Every line below needs to be printed again exactly, without any of its pictures.

*Data extract*
•••

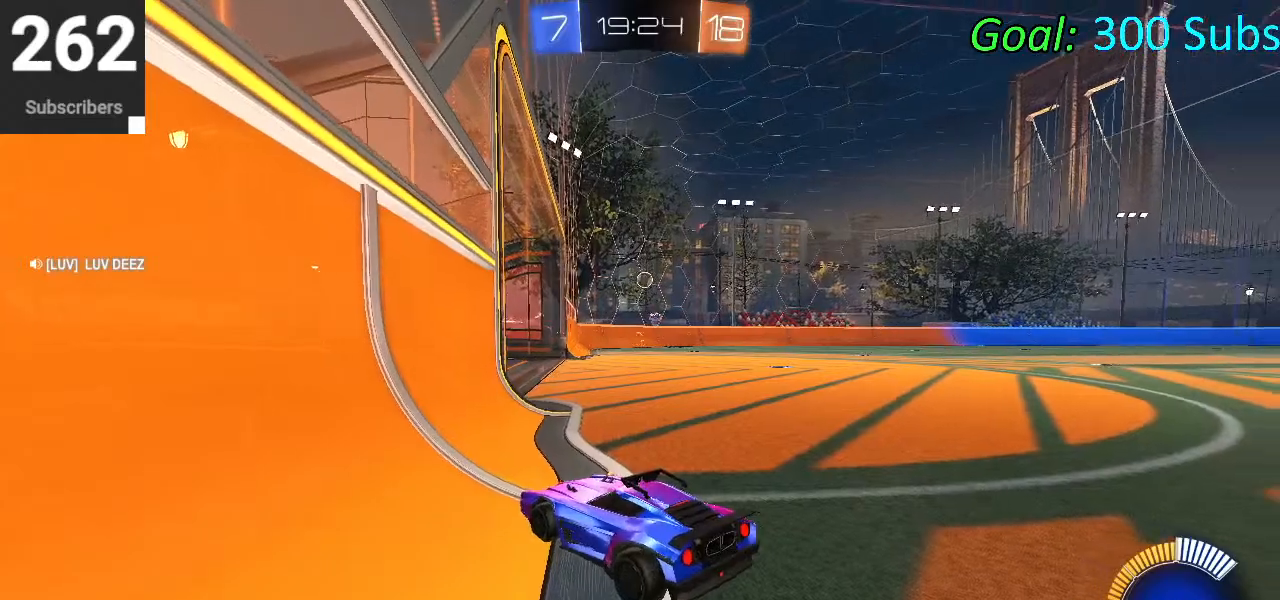
{"buttons": [], "left_stick": "center", "right_stick": "center", "events": []}
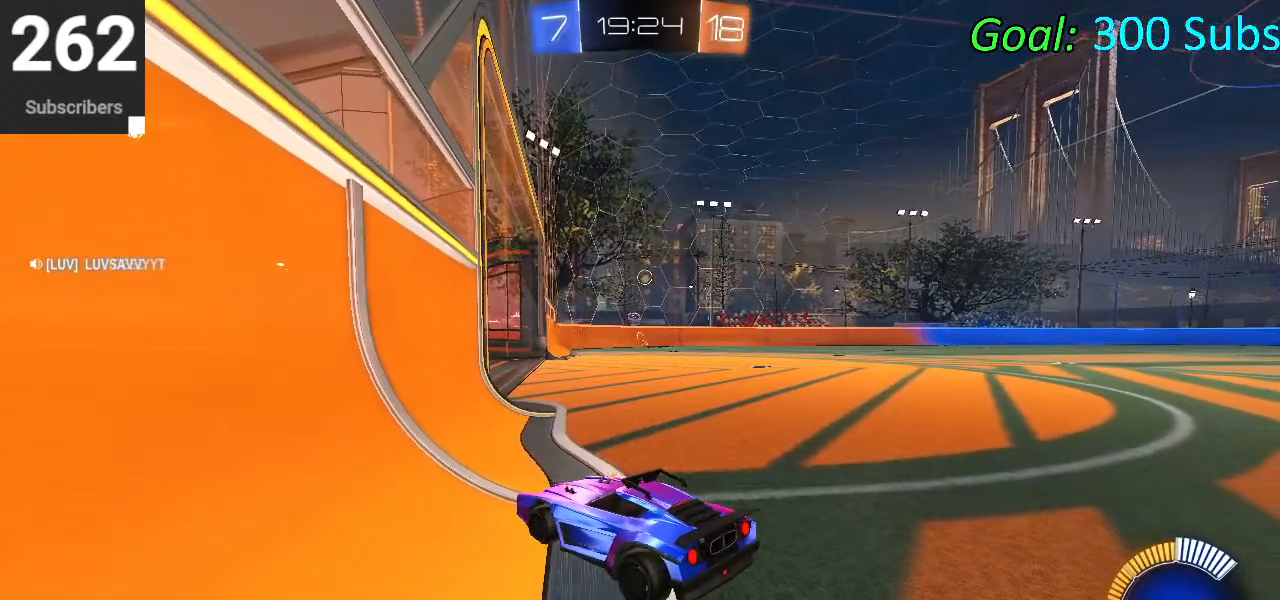
{"buttons": [], "left_stick": "center", "right_stick": "center", "events": []}
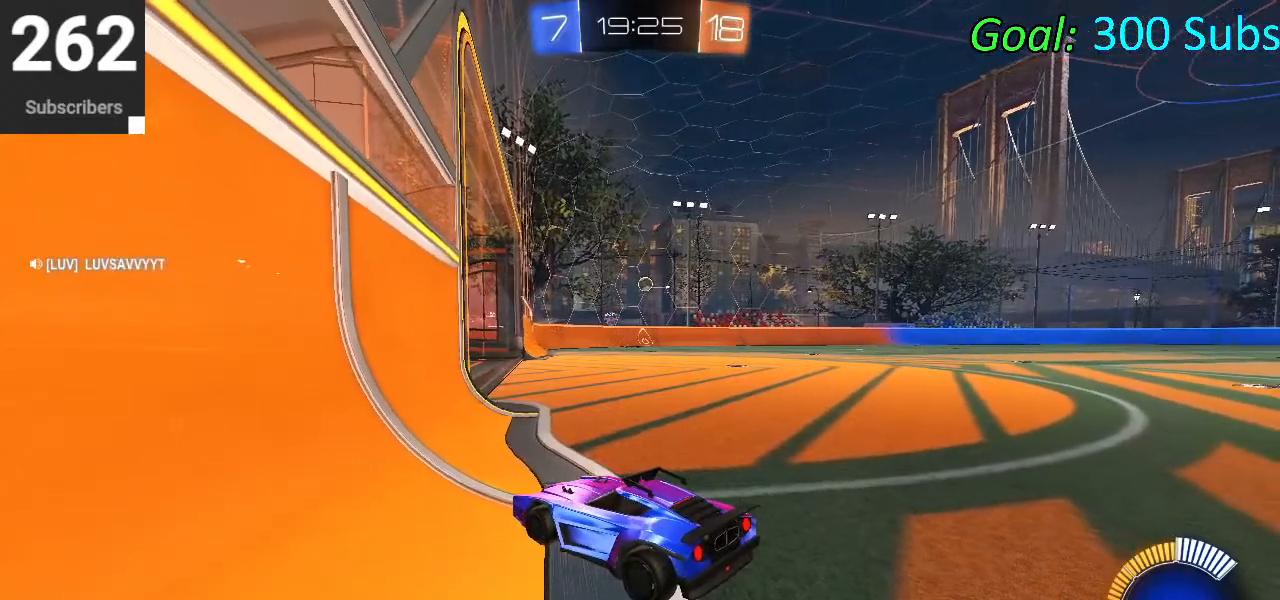
{"buttons": [], "left_stick": "center", "right_stick": "center", "events": []}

•••

*Expected output*
{"buttons": [], "left_stick": "center", "right_stick": "center", "events": []}
{"buttons": [], "left_stick": "center", "right_stick": "center", "events": []}
{"buttons": [], "left_stick": "center", "right_stick": "center", "events": []}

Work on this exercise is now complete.